Pemerintah Kota Batam mematangkan Rencana Penanggulangan Bencana Daerah (RPBD) sebagai pedoman memperkuat mitigasi dan kesiapsiagaan menghadapi bencana. Sekretaris Daerah Kota Batam, Firmansyah, membuka konsultasi publik penyusunan dokumen tersebut di Kantor Wali Kota Batam, Senin (27/7/2026).
BPBD Kota Batam menggelar konsultasi publik dengan melibatkan OPD, camat, lurah, akademisi, dunia usaha, dan pemangku kepentingan lainnya. Forum ini menghimpun masukan untuk menyempurnakan RPBD agar sesuai dengan perkembangan dan kebutuhan Kota Batam.
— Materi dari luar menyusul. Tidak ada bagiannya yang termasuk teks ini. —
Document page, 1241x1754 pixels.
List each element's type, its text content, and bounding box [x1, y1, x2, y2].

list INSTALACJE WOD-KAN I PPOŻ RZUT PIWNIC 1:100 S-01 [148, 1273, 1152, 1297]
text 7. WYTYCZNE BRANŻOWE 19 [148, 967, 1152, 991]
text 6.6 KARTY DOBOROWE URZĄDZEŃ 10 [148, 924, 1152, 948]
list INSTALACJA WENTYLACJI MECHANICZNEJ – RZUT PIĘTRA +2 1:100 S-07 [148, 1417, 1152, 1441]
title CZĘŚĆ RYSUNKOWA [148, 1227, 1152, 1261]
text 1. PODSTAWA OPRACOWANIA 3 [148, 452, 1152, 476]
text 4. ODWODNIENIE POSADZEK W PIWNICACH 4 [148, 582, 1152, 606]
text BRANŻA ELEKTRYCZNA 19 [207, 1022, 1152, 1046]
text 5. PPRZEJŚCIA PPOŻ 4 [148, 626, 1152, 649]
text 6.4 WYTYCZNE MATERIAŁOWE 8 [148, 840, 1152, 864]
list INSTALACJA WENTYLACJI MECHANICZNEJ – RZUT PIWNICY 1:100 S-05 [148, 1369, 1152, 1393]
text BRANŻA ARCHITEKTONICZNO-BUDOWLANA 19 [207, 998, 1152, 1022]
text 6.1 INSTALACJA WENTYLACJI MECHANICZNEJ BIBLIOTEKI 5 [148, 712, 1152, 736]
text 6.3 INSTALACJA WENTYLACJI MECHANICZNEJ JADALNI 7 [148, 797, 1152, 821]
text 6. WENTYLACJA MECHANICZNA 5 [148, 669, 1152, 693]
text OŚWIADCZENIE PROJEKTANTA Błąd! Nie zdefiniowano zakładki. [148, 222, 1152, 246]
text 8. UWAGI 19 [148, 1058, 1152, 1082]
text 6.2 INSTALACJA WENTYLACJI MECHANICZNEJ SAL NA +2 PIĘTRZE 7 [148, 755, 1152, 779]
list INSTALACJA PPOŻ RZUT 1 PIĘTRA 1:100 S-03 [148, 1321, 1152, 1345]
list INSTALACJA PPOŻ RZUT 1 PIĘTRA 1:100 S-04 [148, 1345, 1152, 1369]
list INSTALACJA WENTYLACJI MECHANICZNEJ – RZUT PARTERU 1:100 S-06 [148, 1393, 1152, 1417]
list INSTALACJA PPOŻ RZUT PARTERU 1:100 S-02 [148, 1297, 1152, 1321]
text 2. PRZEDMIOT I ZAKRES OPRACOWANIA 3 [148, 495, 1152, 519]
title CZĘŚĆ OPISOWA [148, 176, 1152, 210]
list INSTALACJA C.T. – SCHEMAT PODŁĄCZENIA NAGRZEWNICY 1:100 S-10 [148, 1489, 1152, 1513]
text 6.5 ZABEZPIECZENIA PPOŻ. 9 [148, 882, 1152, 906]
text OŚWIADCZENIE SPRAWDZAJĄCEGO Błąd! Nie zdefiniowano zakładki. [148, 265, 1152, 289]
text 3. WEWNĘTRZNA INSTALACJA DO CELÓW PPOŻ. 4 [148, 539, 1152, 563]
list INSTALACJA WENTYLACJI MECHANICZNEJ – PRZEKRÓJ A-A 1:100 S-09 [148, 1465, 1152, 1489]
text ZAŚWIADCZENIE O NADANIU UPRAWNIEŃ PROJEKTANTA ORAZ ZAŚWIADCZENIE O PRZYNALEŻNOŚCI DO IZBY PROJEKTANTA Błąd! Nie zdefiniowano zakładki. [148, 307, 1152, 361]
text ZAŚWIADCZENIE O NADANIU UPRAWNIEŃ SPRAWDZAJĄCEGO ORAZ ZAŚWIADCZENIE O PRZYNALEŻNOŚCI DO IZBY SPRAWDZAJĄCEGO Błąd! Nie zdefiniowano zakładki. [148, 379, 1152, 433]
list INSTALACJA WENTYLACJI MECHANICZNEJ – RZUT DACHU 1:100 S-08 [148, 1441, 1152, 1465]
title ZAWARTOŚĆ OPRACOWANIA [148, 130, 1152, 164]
Firmansyah menegaskan Pemko Batam tidak hanya mengejar pertumbuhan ekonomi dan pembangunan fisik. Pemerintah juga memperkuat sistem penanggulangan bencana untuk melindungi masyarakat dari berbagai risiko.
Menurutnya, RPBD akan menjadi acuan seluruh perangkat daerah dalam menjalankan mitigasi, kesiapsiagaan, tanggap darurat, hingga pemulihan pascabencana.
“RPBD harus mampu menjawab tantangan masa depan dan memastikan keselamatan masyarakat menjadi prioritas pembangunan,” kata Firmansyah.
Firmansyah mengajak seluruh pemangku kepentingan berkolaborasi menyempurnakan RPBD. Ia menilai kerja sama pemerintah, masyarakat, dunia usaha, akademisi, dan media menjadi kunci membangun Batam yang tangguh menghadapi bencana.